▶ _What you should do_
Transcribe the listing below in full, exactly, with no images.

▶ _Records to use_
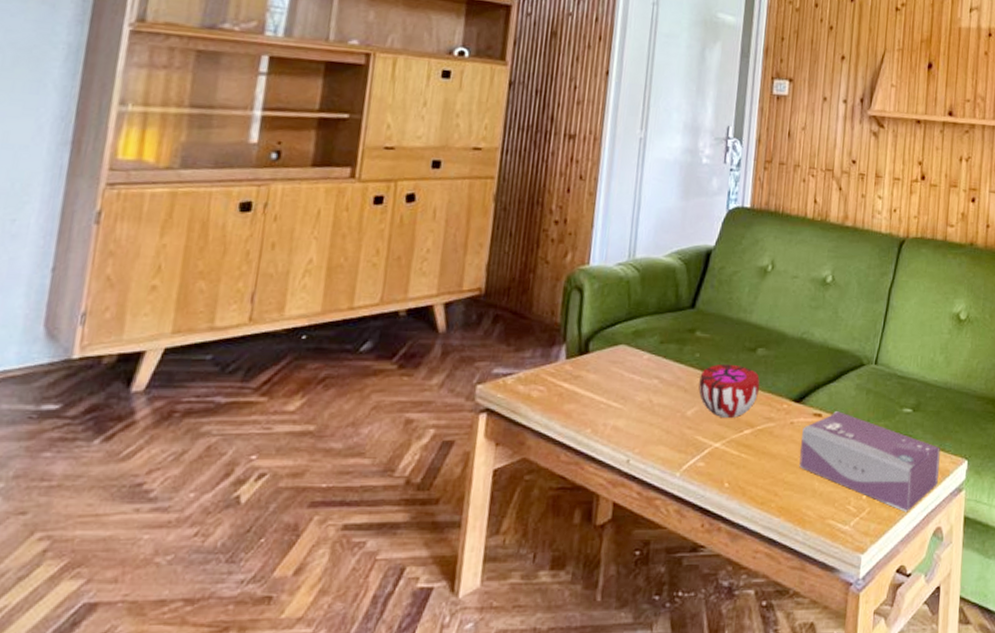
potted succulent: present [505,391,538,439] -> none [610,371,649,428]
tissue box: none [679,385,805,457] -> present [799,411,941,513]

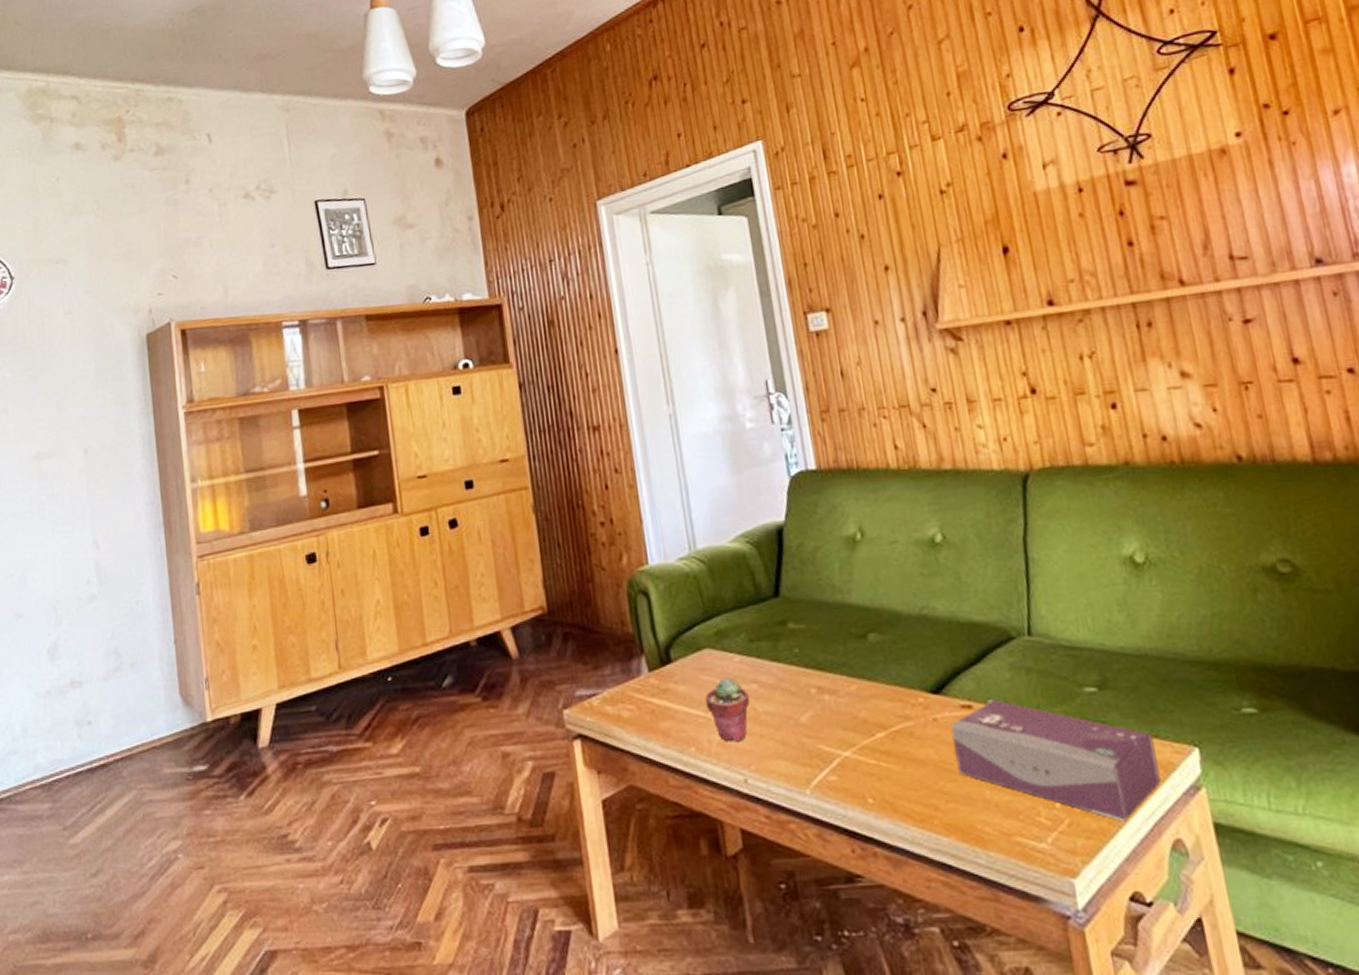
potted succulent: none [610,371,649,428] -> present [705,677,750,742]
decorative bowl: present [698,363,760,418] -> none [805,656,883,721]

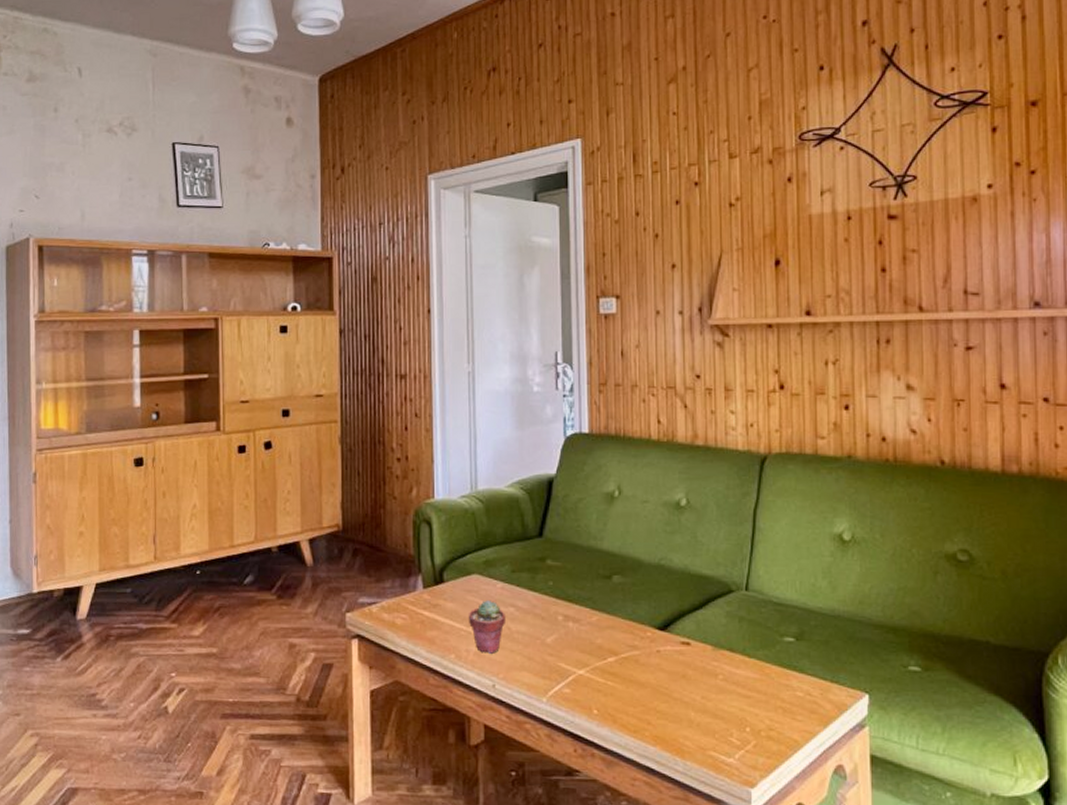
tissue box: present [951,699,1161,822] -> none [671,640,834,748]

▶ _Result of the task_
potted succulent: present [505,391,538,439] -> none [610,371,649,428]
tissue box: none [679,385,805,457] -> present [799,411,941,513]

potted succulent: none [610,371,649,428] -> present [705,677,750,742]
decorative bowl: present [698,363,760,418] -> none [805,656,883,721]

tissue box: present [951,699,1161,822] -> none [671,640,834,748]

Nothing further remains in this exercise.